= Yokozawa Shōgen =

Christian Japanese samurai of the sixteenth century

Yokozawa Shōgen (横沢将監) was a Japanese samurai of the sixteenth century, who served Date Masamune, ruler of the Sendai domain.

In September 1616, under an order by Date Masamune, Yokozawa went to Mexico on the San Juan Bautista in order to fetch his compatriot Hasekura Rokuemon who was coming back from an embassy to Europe.

His trip proved difficult, and around one hundred men on the ship died en route. He arrived in Acapulco in May 1617. He remitted a letter and some merchandise from Date Masamune, and was baptized, receiving the name of Don Alonzo Hacaldo.

The ship sailed in April 1618 for a fourth trans-Pacific travel, and arrived in the Philippines, where she was bought by the local Spanish government in order to "reinforce defenses against Holland forces by all means possible". Luis Sotelo chose to remain in the Philippines due to the worsening anti-Christian situation in Japan, but Yokozawa Shogen managed to leave for Japan together with Hasekura Rokuemon on a trade ship in August 1620.

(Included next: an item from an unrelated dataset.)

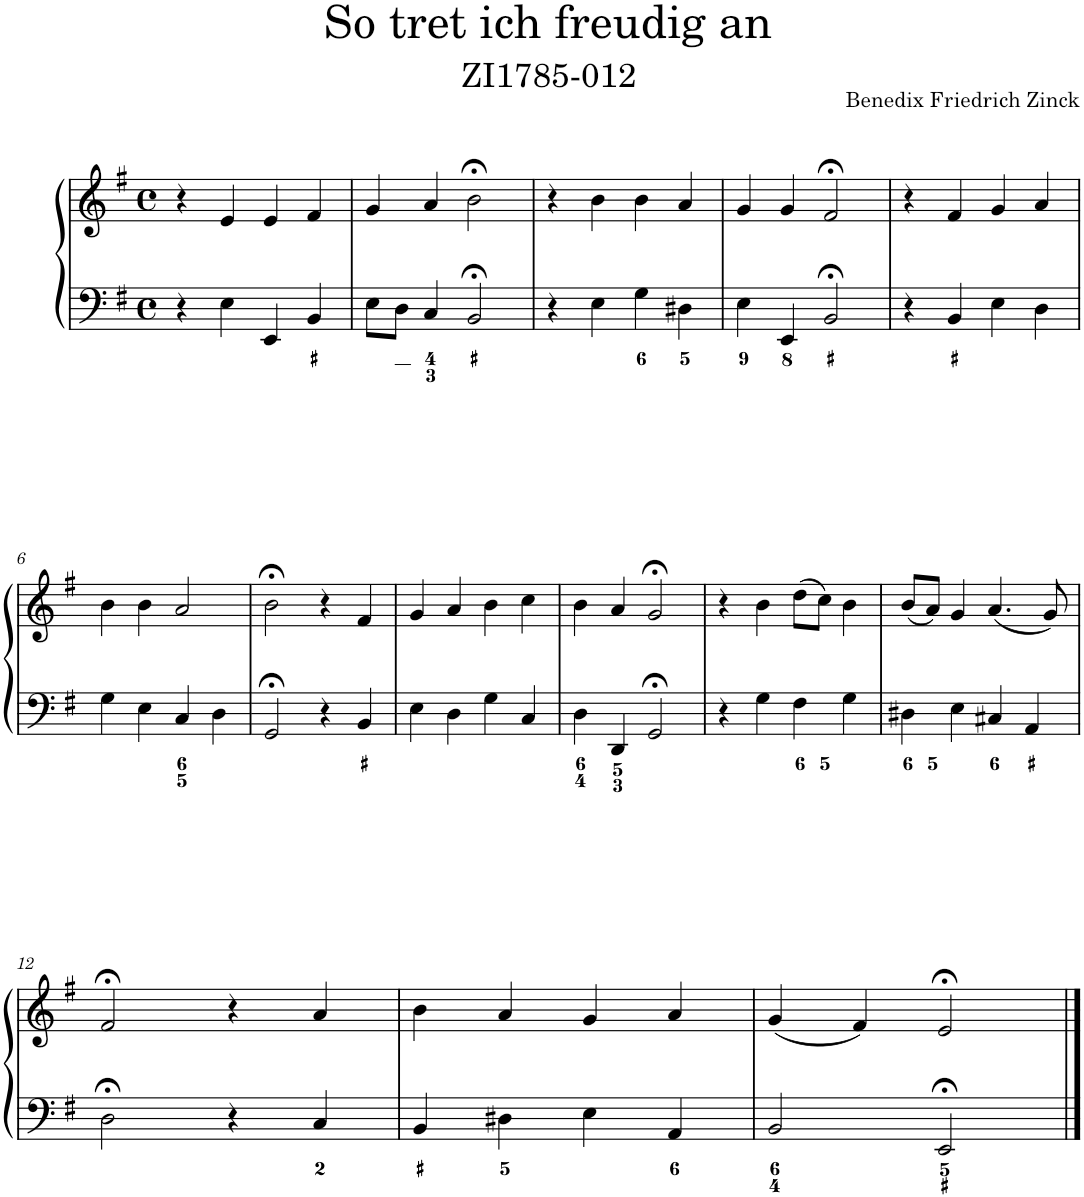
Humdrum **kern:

After his arrival in Japan, Yokozawa is recorded to have renounced the Christian faith and burnt all his Christian-related belongings.

In 1621 however, Yokozawa Shogen is known to have signed a letter to the Pope together with seventeen other Christians from Northern Japan. His name comes in second place after Goto Juan (後藤寿庵).

Neither the later life of Yokozawa, or his grave's location, are known.